# [Provided passage]
>>>

While their coworkers, friends, and professors are accepting of Poulton’s gender identity, their parents are a different story.
“I came out as gay in 2015, I think it was, [and] they were like ‘yeah, cool,’” said Poulton. “It was a non-issue, they were very accepting.”
But when Poulton came out as non-binary, the reaction was very different. While they say their parents still love and respect them, they don’t understand Poulton’s gender identity and have not been willing to learn or use their correct pronouns.
Unfortunately, lack of support from parents is an issue that many people who don’t strictly identify with their assigned sex at birth face. Allen, who came out to their parents about five years ago, says that their situation is unusual in that they had their parents’ support in coming out as trans.
“My background is a complete upper middle class family, and my parents are supportive, which is a very odd thing, especially in the trans community,” said Allen. “I think I know, like, one or two other people who have supportive parents. Generally it’s kind of assumed your parents are unsupportive.”
Allen says that coming out as transgender was easier for them because people at UVic saw them as a woman and used female pronouns, not realizing that they were born male.

<<<

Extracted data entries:

>>>

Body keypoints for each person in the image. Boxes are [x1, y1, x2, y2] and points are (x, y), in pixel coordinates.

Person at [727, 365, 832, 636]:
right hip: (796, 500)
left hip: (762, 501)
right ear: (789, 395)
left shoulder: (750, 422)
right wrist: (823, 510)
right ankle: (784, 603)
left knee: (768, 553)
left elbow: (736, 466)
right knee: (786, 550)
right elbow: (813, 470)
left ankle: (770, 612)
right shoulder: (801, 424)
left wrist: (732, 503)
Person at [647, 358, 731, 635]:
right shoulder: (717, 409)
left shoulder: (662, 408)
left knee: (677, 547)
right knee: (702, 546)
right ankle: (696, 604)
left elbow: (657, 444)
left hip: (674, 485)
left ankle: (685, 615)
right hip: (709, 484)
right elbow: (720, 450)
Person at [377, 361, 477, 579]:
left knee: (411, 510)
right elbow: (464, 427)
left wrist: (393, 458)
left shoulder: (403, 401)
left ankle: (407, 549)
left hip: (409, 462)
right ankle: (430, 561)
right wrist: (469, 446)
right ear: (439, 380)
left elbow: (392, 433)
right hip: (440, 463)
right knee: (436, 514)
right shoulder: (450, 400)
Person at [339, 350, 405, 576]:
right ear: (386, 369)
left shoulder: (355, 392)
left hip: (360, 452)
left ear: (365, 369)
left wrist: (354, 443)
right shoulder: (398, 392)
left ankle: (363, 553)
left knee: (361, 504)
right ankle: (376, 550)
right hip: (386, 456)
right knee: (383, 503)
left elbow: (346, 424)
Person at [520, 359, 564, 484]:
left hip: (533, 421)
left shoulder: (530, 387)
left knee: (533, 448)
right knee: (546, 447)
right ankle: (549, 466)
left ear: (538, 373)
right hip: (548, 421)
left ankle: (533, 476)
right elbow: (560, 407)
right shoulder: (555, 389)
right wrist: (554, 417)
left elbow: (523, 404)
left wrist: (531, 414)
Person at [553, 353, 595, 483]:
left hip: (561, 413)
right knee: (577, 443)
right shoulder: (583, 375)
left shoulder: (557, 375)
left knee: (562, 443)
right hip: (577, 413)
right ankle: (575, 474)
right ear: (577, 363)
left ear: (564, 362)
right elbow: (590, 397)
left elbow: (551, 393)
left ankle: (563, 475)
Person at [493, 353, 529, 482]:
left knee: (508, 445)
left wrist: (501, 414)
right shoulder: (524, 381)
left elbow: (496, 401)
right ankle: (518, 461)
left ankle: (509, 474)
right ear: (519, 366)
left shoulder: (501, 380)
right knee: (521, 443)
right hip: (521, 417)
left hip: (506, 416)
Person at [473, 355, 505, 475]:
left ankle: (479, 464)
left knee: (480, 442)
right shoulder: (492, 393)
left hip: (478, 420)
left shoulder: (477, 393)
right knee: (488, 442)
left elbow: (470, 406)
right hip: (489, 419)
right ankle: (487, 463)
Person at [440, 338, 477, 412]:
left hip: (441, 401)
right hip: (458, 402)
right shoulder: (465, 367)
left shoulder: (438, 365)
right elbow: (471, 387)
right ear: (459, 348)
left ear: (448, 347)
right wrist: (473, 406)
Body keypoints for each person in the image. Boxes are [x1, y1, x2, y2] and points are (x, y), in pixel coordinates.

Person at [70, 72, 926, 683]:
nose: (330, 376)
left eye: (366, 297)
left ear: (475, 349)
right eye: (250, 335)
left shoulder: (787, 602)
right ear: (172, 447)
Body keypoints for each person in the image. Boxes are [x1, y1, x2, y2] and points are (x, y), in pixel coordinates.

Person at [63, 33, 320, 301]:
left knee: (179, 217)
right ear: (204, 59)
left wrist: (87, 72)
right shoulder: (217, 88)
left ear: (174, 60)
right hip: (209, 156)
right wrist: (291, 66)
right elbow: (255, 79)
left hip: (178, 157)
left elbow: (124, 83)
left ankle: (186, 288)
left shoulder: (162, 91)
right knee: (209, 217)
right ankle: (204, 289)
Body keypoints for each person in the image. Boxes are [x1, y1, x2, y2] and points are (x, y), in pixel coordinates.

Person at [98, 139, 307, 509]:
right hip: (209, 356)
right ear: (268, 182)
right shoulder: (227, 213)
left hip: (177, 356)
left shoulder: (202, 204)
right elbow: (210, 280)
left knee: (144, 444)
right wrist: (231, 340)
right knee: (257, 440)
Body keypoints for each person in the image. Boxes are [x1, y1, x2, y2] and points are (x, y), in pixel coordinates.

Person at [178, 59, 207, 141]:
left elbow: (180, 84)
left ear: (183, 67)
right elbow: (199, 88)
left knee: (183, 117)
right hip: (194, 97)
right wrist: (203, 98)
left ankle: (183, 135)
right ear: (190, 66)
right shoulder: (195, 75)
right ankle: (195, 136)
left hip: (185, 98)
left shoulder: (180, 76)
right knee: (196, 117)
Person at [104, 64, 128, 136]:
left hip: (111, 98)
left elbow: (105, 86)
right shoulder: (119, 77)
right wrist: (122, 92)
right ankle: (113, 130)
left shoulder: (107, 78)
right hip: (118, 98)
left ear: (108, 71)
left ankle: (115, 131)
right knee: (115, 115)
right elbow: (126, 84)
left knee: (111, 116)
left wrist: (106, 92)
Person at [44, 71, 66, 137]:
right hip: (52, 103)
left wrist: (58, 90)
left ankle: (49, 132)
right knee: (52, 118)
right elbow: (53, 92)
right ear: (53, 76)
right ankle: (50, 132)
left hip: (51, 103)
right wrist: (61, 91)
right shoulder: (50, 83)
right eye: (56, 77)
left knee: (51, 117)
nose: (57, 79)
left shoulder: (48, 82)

<<<

# [Study questions]
1. Name every group that the passage on coming out says accepts Poulton's gender identity.
2. In the passage on coming out, rewrite the part that opens with the words containing "Unfortunately, lack of" and closes with "were born male.", swapping "UVic" for "the university".
3. Answer these questions from the passage on coming out.
(a) In what year does Poulton think they came out as gay?
(b) About how long ago did Allen come out to their parents?
(c) How many other people with supportive parents does Allen say they know?
Rely only on the passage on coming out, not on the listing.

# [Answers by item]
1. Coworkers, friends, and professors.

2.
Unfortunately, lack of support from parents is an issue that many people who don’t strictly identify with their assigned sex at birth face. Allen, who came out to their parents about five years ago, says that their situation is unusual in that they had their parents’ support in coming out as trans.
“My background is a complete upper middle class family, and my parents are supportive, which is a very odd thing, especially in the trans community,” said Allen. “I think I know, like, one or two other people who have supportive parents. Generally it’s kind of assumed your parents are unsupportive.”
Allen says that coming out as transgender was easier for them because people at the university saw them as a woman and used female pronouns, not realizing that they were born male.

3.
(a) 2015
(b) About five years ago
(c) One or two